I sometimes suspect there may be more books on Impressionism than there are paintings. Certainly, it’s becoming harder and harder to come up with a new approach. There are histories, chronological and regional studies, biographies of individual artists and attempts to subdivide the movement and to extend its sphere of influence. At least it was a movement, and not a later grouping-together of a number of artists who practiced at roughly the same time and place and were maybe subject to vaguely similar influences.
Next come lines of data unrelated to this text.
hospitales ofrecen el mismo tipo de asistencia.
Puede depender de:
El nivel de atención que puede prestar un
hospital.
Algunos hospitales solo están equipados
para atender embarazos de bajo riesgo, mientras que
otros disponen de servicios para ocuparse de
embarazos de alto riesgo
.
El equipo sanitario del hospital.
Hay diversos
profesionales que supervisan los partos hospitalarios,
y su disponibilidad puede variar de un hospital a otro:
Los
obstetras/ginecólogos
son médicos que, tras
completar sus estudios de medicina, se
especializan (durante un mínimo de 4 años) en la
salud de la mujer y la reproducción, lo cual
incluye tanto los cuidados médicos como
The organisation here is by subject matter, which shuffles the pack more than a little. Different, and differing, artists sit side-by-side and schools-within-schools are ignored. It definitely provides a different perspective to see landscapes by Renoir, Pissarro, Manet and Morisot within pages of each other, as well as a (slight) surprise to find them grouped as “Promenades and Travel”, although the chapter headings, such as “Family and Friends” and “Interiors and Still Life” are generally sensible and do not feel forced. There is, overall, no sense of answers being made to fit questions or a theory justified on scant evidence.

The idea behind the book is to link the artists with the general culture of the times (it says here). Well, yes, I suppose that’s what generally happens when you start writing about Impressionism, but it would be unfair to criticise or diminish the book for that. It’s a brave and generally successful attempt, as long as you like the often serendipitous juxtaposition of seemingly unrelated works. On the other hand, if you find the collection confusing, it wouldn’t be for you. I’m in the positive camp, though.